区域与标签列表:
++++++++

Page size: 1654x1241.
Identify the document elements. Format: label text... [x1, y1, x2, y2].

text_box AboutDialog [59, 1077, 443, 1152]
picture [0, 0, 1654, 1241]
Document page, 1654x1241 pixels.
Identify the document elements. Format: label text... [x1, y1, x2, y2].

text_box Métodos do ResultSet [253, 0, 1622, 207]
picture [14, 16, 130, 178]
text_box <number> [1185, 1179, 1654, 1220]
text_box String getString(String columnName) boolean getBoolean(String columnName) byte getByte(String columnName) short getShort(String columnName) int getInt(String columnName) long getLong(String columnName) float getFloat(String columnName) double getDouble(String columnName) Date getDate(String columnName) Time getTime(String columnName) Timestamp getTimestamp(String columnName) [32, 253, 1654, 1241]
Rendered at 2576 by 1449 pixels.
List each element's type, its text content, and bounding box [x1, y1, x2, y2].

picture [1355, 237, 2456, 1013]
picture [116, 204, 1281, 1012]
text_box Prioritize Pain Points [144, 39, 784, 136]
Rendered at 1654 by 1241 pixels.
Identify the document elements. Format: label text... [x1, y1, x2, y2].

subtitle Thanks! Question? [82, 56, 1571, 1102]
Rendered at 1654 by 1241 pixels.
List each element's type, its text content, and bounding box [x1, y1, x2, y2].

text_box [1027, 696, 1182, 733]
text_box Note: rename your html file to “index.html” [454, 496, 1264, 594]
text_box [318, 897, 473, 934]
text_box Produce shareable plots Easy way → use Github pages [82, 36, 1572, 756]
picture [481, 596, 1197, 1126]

++++++++

任务要求 –
请把上面所有记录逐行改写成编号列表，空行略去不计。

任务答复 –
1. Page size: 1654x1241.
2. Identify the document elements. Format: label text... [x1, y1, x2, y2].
3. text_box AboutDialog [59, 1077, 443, 1152]
4. picture [0, 0, 1654, 1241]
5. Document page, 1654x1241 pixels.
6. Identify the document elements. Format: label text... [x1, y1, x2, y2].
7. text_box Métodos do ResultSet [253, 0, 1622, 207]
8. picture [14, 16, 130, 178]
9. text_box <number> [1185, 1179, 1654, 1220]
10. text_box String getString(String columnName) boolean getBoolean(String columnName) byte getByte(String columnName) short getShort(String columnName) int getInt(String columnName) long getLong(String columnName) float getFloat(String columnName) double getDouble(String columnName) Date getDate(String columnName) Time getTime(String columnName) Timestamp getTimestamp(String columnName) [32, 253, 1654, 1241]
11. Rendered at 2576 by 1449 pixels.
12. List each element's type, its text content, and bounding box [x1, y1, x2, y2].
13. picture [1355, 237, 2456, 1013]
14. picture [116, 204, 1281, 1012]
15. text_box Prioritize Pain Points [144, 39, 784, 136]
16. Rendered at 1654 by 1241 pixels.
17. Identify the document elements. Format: label text... [x1, y1, x2, y2].
18. subtitle Thanks! Question? [82, 56, 1571, 1102]
19. Rendered at 1654 by 1241 pixels.
20. List each element's type, its text content, and bounding box [x1, y1, x2, y2].
21. text_box [1027, 696, 1182, 733]
22. text_box Note: rename your html file to “index.html” [454, 496, 1264, 594]
23. text_box [318, 897, 473, 934]
24. text_box Produce shareable plots Easy way → use Github pages [82, 36, 1572, 756]
25. picture [481, 596, 1197, 1126]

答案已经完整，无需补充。